Guarda che sono già le quattro e cinque, eh, poi finiamo nella merda tutti e
due, Demetrio. Allora lui sospirò e si chinò per tirare il primo sacco al Negro.
Il tombino insinuava un lontano fluire sul fondo.
Due
Visto che umidità?
Ogni tanto il Negro si sturava il naso con un rumore che a Demetrio dava
particolarmente fastidio. In quell’alba senza sole, il cielo stava prendendo il
colore stinto di giugno. Demetrio era sicuro che il cambio di stagione
influisse sul Negro, che diventava più scemo e più chiacchierone. Quanto a
lui, dipendeva: certi giorni era taciturno, altri parlava volentieri di calcio, e
del fine settimana, e delle donne che passavano quando il giorno cominciava
ad alzare la testa. Demetrio le preferiva decisamente pienotte, non gli piaceva
per niente la moda delle ragazze grissino. Al Negro invece non dispiaceva
affatto il tipino con la gonna a quadretti. Guarda che bambolina, quanto è
buona, queste si fanno gelare il culo pur di mettersi in mostra. Bah, troppo
magra, obbiettò Demetrio.
In fondo a calle Bolívar c’era un bar brutto e di poche pretese, con i
tavolini sparpagliati e qualche sedia intorno, messa lì come per caso. A uno di
quei tavoli aveva l’abitudine di far colazione un pensionato smilzo e allegro
che loro due conoscevano come il Tappo. Il cameriere gli si rivolgeva con un
rispettoso don, anche se quello beveva sempre e soltanto il vino rosso della
casa. Allora, giovanotto, ci serva subito che oggi andiamo di fretta, annunciò
il Negro come se il locale fosse pieno. Demetrio era ancora pensieroso. Quel
mattino erano andati lenti; avevano già quasi un quarto d’ora di ritardo e
poterono ordinare soltanto un caffè con latte freddo. Il Tappo li salutò
sventolando un vecchio giornale.
Il loro giro stava per concludersi puntualmente grazie all’abilità del Negro.

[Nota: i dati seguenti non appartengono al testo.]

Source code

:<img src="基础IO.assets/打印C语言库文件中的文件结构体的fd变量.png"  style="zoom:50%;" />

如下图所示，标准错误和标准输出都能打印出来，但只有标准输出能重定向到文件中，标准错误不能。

Demetrio si mise al volante e sentì che recuperava l’ordine della mattina:
togliersi i guanti era d’aiuto, perché le dita si sentivano di nuovo dita e
riconoscevano la solita vecchia pelle delle cose. Guardò nello specchietto il
Negro, che raccoglieva gli ultimi sacchi con una specie di orgoglio da
prestigiatore. Lo osservò con affetto e sorrise leggermente, e poi ebbe la
sensazione di sentirsi meglio, quasi bene, mentre metteva di nuovo in moto il
camion. Ora sarebbero tornati alla discarica per svuotarlo. Quindi il Negro
sarebbe partito di corsa per l’altro lavoro, e solo a pomeriggio inoltrato
sarebbe tornato a casa per pranzare con la moglie e dare un’occhiata a come
venivano su i suoi due figli. Demetrio, invece, viveva in un appartamentino in
affitto dalle parti della Chacarita, e dopo pranzo passava il pomeriggio a
dormire. Poi, verso le otto, si alzava, mangiava qualcosa per cena e si
affacciava un momento alla finestra osservando le auto e fingendo che si
muovessero da sole, senza nessuno dentro; o scegliendo un tetto a caso per
immaginare di volarci sopra e coricarsi a pancia in su, con la faccia rivolta al
cielo fresco e vuoto di stelle, finché non si annoiava e allora si sedeva per
mettere mano all’opera.
Tre
Un prato costellato di immensi fiori rossi, nessuno esattamente uguale
all’altro. Con l’erba folta e la decisa luce del meriggio, tutto acquista l’aspetto
d’una dolce bandiera. A un lato, non vicino alla capanna, giaceva il lago. Il
chiarore uniforme si perdeva verso la cordigliera. Dei monti non si vede
ancora tanto: solamente il presagio delle vette, indici enormi puntati allo
spazio segnando traiettorie invalicabili. La capanna era il classico modello
alpino, con due finestre brevi, non del tutto regolari. Due gatti, nel frattempo,
giocavano a graffiarsi e poi ad amarsi mischiandosi i colori. La corteccia sui
tronchi, ancestrale, sembrava il testimone unico del tempo tra tutta l’acqua
eterna e i tanti fiori che muoiono giovani.